Figure 3. Effect of siRNA-mediated knockdown of Foxo1 on Dex-induced apoptosis.

(A–B) MC3T3-E1 cells were transfected with Foxo1 siRNA, and western blotting was performed to analyze the protein levels of FOXO1. (C–D) MC3T3-E1 cell apoptosis after 48 h Dex and siRNA-FOXO1 treatment as determined using FITC-PI/Annexin V staining. (E–F) Protein expression levels of Bax, cleaved-Caspase-3, and Bcl-2 after Dex and siRNA-FOXO1 treatment. GAPDH was used as a loading control. Con: control group. All data in vivo and in vitro experiments are triplicate biological replicates. * P < 0.05, ** P < 0.01, *** P < 0.0001.

Figure 4. Dex inhibited the activities of PI3K/AKT signaling pathways in MC3T3-E1 cells.

(A–B) Western blotting was performed to analyze the expression levels of PI3K, p-PI3K, AKT, p-AKT, FOXO1, and p-FOXO1 in MC3T3-E1 cells after Dex treatment (200 µM, 48 h). Con: control group. All data in vivo and in vitro experiments are triplicate biological replicates. * P < 0.05, ** P < 0.01, *** P < 0.0001.

Figure 5. Immunofluorescence studies showing the nuclear translocation of FOXO1.

(A–B) Western blotting indicated the expression of FOXO1 in the nucleus after Dex treatment. (C) The distribution and expression of FOXO1 protein in the MC3T3-E1 treated with Dex were evaluated by immunofluorescence. The FOXO1 was stained as red granular dots, while the nucleus was stained with blue. Con: control group. All data in vivo and in vitro experiments are triplicate biological replicates. * P < 0.05, ** P < 0.01, *** P < 0.0001.

Figure 6. Evaluation of osteonecrosis and apoptosis in animal module.

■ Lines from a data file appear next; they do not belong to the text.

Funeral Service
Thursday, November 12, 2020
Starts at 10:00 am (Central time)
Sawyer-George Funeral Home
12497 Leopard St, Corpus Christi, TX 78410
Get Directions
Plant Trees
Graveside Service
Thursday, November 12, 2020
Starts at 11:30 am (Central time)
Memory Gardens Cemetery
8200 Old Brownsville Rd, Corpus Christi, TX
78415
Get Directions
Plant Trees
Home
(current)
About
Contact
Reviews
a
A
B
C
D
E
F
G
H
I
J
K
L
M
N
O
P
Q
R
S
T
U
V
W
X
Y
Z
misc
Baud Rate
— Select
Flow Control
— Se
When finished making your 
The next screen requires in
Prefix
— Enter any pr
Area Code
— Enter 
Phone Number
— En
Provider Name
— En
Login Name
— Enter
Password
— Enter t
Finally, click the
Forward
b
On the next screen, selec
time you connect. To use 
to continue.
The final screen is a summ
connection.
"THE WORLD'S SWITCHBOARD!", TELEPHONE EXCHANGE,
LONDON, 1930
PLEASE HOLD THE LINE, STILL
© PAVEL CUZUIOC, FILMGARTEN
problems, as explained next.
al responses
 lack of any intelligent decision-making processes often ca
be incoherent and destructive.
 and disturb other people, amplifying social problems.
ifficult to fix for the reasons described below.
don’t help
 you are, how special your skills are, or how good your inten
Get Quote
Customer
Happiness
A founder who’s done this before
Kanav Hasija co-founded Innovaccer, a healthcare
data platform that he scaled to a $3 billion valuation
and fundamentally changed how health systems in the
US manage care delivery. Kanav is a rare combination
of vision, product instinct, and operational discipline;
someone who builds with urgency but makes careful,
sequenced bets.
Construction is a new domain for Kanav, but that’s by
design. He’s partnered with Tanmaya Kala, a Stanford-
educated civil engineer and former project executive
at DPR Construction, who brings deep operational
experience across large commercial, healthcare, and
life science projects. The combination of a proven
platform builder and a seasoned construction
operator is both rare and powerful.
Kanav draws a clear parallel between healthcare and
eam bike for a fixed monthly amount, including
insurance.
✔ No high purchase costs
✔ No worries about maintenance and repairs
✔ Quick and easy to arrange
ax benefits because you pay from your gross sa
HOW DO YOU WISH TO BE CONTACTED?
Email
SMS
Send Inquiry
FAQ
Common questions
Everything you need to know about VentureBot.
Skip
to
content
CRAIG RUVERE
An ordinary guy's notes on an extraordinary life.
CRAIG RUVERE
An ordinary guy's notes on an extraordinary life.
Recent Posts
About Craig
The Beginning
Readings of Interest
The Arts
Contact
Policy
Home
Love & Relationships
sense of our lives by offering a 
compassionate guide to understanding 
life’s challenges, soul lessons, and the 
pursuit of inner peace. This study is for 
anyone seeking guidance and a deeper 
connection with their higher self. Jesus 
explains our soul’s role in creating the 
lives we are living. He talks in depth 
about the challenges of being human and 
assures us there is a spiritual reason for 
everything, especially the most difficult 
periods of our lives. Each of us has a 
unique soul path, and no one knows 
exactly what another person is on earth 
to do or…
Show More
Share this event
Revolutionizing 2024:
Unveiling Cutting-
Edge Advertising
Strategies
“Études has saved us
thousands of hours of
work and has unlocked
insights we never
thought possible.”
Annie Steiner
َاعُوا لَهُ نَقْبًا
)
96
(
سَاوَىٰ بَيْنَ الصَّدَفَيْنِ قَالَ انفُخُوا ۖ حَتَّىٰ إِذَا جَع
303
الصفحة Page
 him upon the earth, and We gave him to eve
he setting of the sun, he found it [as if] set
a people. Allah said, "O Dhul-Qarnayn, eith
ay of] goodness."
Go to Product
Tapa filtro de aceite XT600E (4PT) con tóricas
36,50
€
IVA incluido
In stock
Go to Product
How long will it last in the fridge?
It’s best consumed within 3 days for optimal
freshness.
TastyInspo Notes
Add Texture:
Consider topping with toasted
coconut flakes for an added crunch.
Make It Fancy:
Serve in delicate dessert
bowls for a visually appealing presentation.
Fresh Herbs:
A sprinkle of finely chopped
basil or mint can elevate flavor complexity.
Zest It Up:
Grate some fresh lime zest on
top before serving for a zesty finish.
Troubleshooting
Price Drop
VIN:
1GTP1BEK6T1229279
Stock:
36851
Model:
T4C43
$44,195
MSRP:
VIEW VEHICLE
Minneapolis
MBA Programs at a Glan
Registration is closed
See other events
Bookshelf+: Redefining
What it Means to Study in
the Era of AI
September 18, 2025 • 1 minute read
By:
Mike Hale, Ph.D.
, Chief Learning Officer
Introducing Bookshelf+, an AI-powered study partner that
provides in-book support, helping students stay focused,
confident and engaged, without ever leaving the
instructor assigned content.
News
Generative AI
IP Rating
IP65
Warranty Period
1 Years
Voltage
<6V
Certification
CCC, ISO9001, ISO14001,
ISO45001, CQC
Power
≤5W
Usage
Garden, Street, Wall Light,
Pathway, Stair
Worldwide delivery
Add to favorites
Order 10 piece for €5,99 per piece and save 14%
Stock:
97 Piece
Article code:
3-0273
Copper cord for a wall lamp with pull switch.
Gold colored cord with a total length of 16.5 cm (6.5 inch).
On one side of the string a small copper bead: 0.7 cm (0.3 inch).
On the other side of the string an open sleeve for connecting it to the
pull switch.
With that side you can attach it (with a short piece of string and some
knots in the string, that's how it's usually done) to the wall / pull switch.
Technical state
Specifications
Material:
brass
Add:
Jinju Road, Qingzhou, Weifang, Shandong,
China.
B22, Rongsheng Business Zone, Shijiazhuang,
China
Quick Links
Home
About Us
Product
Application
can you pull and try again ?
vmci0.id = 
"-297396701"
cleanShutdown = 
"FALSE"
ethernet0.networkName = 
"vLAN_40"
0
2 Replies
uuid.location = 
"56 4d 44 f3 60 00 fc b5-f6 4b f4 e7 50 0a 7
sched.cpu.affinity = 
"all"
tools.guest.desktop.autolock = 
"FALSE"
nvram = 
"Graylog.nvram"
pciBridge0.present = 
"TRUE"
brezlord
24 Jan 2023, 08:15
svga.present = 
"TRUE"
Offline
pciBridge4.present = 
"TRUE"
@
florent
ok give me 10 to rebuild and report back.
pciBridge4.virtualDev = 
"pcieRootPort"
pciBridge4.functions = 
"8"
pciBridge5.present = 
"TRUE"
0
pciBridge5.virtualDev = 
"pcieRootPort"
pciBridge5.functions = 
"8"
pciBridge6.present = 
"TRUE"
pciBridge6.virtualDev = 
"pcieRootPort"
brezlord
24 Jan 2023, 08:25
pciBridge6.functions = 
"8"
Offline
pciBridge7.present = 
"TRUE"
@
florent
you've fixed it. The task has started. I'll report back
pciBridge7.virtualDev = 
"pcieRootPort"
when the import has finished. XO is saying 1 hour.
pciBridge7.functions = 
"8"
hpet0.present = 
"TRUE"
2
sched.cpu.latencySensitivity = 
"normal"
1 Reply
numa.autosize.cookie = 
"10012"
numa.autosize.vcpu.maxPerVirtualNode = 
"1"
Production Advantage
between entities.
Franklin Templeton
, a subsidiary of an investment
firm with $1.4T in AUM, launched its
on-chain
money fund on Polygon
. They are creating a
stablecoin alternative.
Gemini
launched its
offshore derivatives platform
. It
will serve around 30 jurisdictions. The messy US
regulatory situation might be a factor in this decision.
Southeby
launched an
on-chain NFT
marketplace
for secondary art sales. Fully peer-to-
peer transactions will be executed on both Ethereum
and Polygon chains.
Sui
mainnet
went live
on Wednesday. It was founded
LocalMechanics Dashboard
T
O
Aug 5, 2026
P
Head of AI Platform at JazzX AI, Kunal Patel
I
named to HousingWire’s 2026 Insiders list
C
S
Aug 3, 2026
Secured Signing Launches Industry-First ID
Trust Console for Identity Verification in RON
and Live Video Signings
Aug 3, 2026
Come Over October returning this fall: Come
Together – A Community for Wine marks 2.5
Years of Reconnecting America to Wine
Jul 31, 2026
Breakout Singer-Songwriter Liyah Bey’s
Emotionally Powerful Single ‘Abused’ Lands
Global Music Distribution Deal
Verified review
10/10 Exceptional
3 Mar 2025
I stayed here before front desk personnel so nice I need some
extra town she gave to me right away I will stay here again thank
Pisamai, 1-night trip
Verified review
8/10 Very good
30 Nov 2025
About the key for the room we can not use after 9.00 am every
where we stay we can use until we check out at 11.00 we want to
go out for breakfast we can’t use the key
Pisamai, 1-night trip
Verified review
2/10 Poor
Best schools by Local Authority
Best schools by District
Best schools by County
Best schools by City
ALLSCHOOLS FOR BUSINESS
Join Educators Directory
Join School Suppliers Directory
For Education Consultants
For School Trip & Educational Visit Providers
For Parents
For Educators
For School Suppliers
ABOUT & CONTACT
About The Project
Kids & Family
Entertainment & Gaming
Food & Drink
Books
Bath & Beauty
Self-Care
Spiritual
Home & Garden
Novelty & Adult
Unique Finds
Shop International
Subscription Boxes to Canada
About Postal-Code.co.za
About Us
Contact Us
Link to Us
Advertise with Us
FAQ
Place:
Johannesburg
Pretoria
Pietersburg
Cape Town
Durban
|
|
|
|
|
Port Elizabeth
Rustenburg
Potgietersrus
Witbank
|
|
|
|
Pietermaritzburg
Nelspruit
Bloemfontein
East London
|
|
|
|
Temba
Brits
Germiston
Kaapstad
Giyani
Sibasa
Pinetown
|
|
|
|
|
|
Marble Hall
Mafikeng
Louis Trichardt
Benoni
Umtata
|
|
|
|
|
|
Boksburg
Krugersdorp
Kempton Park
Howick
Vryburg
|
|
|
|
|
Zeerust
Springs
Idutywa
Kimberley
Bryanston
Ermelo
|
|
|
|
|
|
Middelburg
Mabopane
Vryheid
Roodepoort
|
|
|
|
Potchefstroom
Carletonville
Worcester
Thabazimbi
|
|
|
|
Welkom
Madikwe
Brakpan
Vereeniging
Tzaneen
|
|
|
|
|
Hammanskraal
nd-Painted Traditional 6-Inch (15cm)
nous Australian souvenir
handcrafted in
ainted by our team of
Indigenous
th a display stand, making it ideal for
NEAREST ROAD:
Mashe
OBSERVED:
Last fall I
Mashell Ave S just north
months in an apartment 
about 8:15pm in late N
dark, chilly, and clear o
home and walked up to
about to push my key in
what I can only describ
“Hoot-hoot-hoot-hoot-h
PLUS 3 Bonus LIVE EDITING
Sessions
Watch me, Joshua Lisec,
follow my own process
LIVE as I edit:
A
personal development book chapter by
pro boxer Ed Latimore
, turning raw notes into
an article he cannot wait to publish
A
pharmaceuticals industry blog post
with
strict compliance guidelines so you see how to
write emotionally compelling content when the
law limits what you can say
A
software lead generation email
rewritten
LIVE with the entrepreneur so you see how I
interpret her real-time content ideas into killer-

(A–B) HE staining of femoral heads of rats in the Normal, MPS, and IGF-1+ MPS group; green arrows indicate empty osteocytic lacunas. (C–D) Tunel staining to detect apoptosis cells; green arrows indicate positive apoptosis cells. (E–F) Immunohistochemistry to evaluate the expression of FOXO1 in femoral heads of rats; green arrows indicate FOXO1-positive cells that are stained as brown dots. * P < 0.05, ** P < 0.01, *** P < 0.0001.

Figure 7. Micro-CT for quantitative evaluation of bone microstructure.

(A) Micro-CT scaning for the femoral heads of rats in the Normal, MPS, and IGF-1+ MPS group. green arrows indicate cavity under subchondral bone in the femoral heads of rats. (B–E) Quantitative evaluation of BV/TV(B), Tb.Th(C), Tb.N(D), and Tb.Sp(E) in the three groups. * P < 0.05, ** P < 0.01, *** P < 0.0001.